The Covid-19 pandemic has brought an unprecedented decline in national outputs, rising unemployment, higher rates of business distress, and a global contraction in economic activity. Looming within these troubling trends is another potential crisis that could gather momentum in the coming months as payment holidays and various public support schemes come to an end. Many financial institutions are facing a marked rise in non-performing loans (NPLs) that could send shocks across economies and undermine post-pandemic recovery efforts. We explore some of the pressures acutely felt by banks in a crisis context in our new report examining how insolvency and creditor/debtor rights (ICR) systems can help mitigate the rise in NPLs and contribute to their resolution.
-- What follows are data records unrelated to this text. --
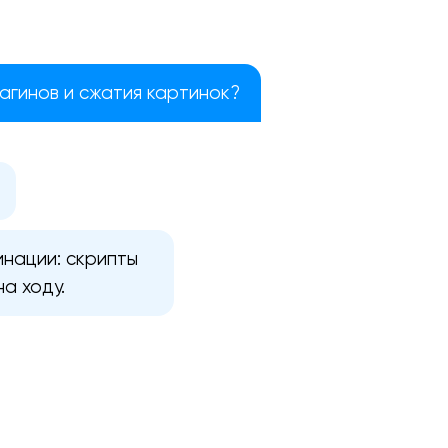
агинов и сжатия картинок?
инации: скрипты
а ходу.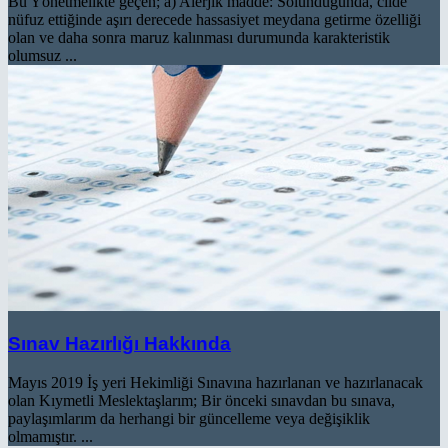
Bu Yönetmelikte geçen; a) Alerjik madde: Solunduğunda, cilde
nüfuz ettiğinde aşırı derecede hassasiyet meydana getirme özelliği
olan ve daha sonra maruz kalınması durumunda karakteristik
olumsuz ...
Sınav Hazırlığı Hakkında
Mayıs 2019 İş yeri Hekimliği Sınavına hazırlanan ve hazırlanacak
olan Kıymetli Meslektaşlarım; Bir önceki sınavdan bu sınava,
paylaşımlarım da herhangi bir güncelleme veya değişiklik
olmamıştır. ...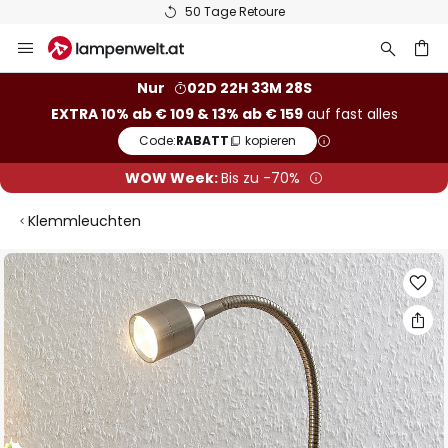
50 Tage Retoure
Zum
Inhalt
springen
he
Nur
02D 22H 33M 28S
EXTRA 10% ab € 109 & 13% ab € 159
auf fast alles
Code:
RABATT
kopieren
WOW Week:
Bis zu -70%
Klemmleuchten
Zum
Ende
der
Bildgalerie
springen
Given their role of financing economic activity, financial institutions are in a unique position to mitigate some of the COVID-19 pandemic’s worst financial effects. Banks are essential players in ensuring households and businesses continue to have access to the funding that they need to maintain solvency and endure the crisis. Financial institutions play an even more pivotal role as economic intermediaries in emerging economies and vital sources of capital for micro, small, and medium sized enterprises (MSMEs).
While the volume of NPLs is rising in many countries, the magnitude of this increase remains unclear. Rising NPL rates could undercut economic recovery efforts by weakening banks’ balance sheets, eroding asset quality, decreasing lending capacity, diminishing profitability, and potentially impacting their solvency. When loan default rates rise too steeply, NPLs’ negative impacts can extend beyond the financial sector and credit markets to usher in economy-wide effects such as increased inflation and a reduction in real GDP.
Effective ICR systems achieve this by facilitating debt recovery and loan repayment, resulting in lower NPL occurrence. Strengthened enforcement mechanisms under enhanced ICR frameworks also produce faster and more efficient resolution, thus lowering banks’ cumulative losses and decreasing overall NPL levels. Measures to prevent insolvencies and out-of-court workout tools can speed up adjustment of NPL levels and head off sharp increases. Cumulatively, these helpful developments foster economic and investment growth by both reducing the cost associated with securing credit and increasing access to finance, factors especially important for the success of small entrepreneurs and MSMEs.
ICR reform is an effective tool for reducing NPL levels, and it also brings a catalogue of other progressive effects, including: lower credit costs, increased credit availability, greater returns to creditors, job preservation through reorganization frameworks, and the promotion of entrepreneurship, among others. Strengthened ICR systems offer a solution for policymakers seeking to address high NPL levels and offer a proven pathway to ‘return to normal’ in the aftermath of macroeconomic shock.